A surprising number of people still do not realise the impact that cats have on wildlife or what simple measures might be taken to reduce this impact. By spreading knowledge about responsible cat ownership we can all help to reduce the pressures that our native wildlife faces from cats.


Council has information on how to be a responsible pet cat owner; how to address nuisance cats in your yard and in the community; and  about the legislation that relates to cats.

  • Tassie Cat
    • Is  state-wide joint initiative to promote and facilitate responsible cat ownership in the Tasmanian community through partnerships with local government and key stakeholders.


The Law and Trapping Cats in Tasmania:

Keeping your cat healthy and happy at home:

Survey - what people think about cats

A 2013 random survey of 406 Kingborough residents found:  92% supported compulsory micro-chipping of cats; 89% supported limiting the number of cats per household; 85% supported compulsory de-sexing of cats; 82% supported annual cat registration; 79% supported keeping cats confined to the owner’s property between dusk and dawn; 75% supported cat free developments in wildlife sensitive areas; and 84% supported a ‘trap and return’ policy for roaming domestic cats.

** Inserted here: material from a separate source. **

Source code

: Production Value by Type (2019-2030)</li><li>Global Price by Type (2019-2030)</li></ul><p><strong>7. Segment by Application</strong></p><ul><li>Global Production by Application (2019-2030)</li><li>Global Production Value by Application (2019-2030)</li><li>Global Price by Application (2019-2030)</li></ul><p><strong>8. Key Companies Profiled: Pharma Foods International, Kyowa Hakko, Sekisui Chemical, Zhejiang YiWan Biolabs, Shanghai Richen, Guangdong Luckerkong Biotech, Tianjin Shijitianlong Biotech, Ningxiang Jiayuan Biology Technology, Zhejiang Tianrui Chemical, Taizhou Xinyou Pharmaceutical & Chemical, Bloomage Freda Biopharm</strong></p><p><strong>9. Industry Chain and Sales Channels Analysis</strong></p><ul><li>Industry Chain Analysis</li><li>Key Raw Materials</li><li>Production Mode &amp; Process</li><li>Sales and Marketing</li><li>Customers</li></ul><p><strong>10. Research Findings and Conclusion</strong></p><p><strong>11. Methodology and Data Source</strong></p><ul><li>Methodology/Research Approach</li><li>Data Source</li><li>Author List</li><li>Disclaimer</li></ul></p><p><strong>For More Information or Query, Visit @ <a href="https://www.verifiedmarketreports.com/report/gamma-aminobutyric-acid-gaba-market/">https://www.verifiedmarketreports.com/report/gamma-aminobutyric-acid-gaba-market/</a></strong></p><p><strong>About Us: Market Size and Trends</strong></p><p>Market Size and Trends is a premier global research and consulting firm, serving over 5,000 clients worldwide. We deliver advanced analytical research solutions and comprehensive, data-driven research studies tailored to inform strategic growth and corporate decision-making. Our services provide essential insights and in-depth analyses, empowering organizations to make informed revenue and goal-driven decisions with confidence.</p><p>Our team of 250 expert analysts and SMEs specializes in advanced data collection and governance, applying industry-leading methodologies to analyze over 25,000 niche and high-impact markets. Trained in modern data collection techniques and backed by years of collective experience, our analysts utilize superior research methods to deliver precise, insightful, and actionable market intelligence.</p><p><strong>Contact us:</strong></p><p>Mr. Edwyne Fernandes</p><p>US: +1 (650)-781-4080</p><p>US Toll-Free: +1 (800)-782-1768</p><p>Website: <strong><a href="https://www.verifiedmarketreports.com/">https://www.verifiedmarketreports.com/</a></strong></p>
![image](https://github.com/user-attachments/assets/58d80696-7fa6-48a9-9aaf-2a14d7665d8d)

More and more Tasmanians are choosing to stop their cats from roaming by keeping them within the house and yard.
A 2016 Tasmanian survey by the Tasmanian Conservation Trust was completed by 1580 people. Of the 1000 cat owners, 48% said they contain their cat/s all the time; 34% said they contain their cats at night only; and only 19% said they never contained their cats. The survey also found that 62% of all respondents supported compulsory 24hr containment of cats to the owner’s property, 23% did not support compulsory containment and 15% were unsure.

A 2018 Tasmanian survey by TassieCat was completed by 344 people. Of the 148 cat owners, 42% said they contain their cat/s all the time; 35% said they contain their cats at night only and only 23% said they never contained their cats. The survey also found that 78% of all respondents supported compulsory 24hr containment of cats to the owner’s property and 47% said roaming cats were a nuisance in their area.
Interestingly, research indicates that the views and behaviours of family, friends, work colleagues and neighbours influence cat-owners’ intentions and behaviours. So don’t underestimate your power when you role model responsible pet cat ownership, or take time to offer support and share your experience. This may well be the greatest contribution you can make in your community on this issue.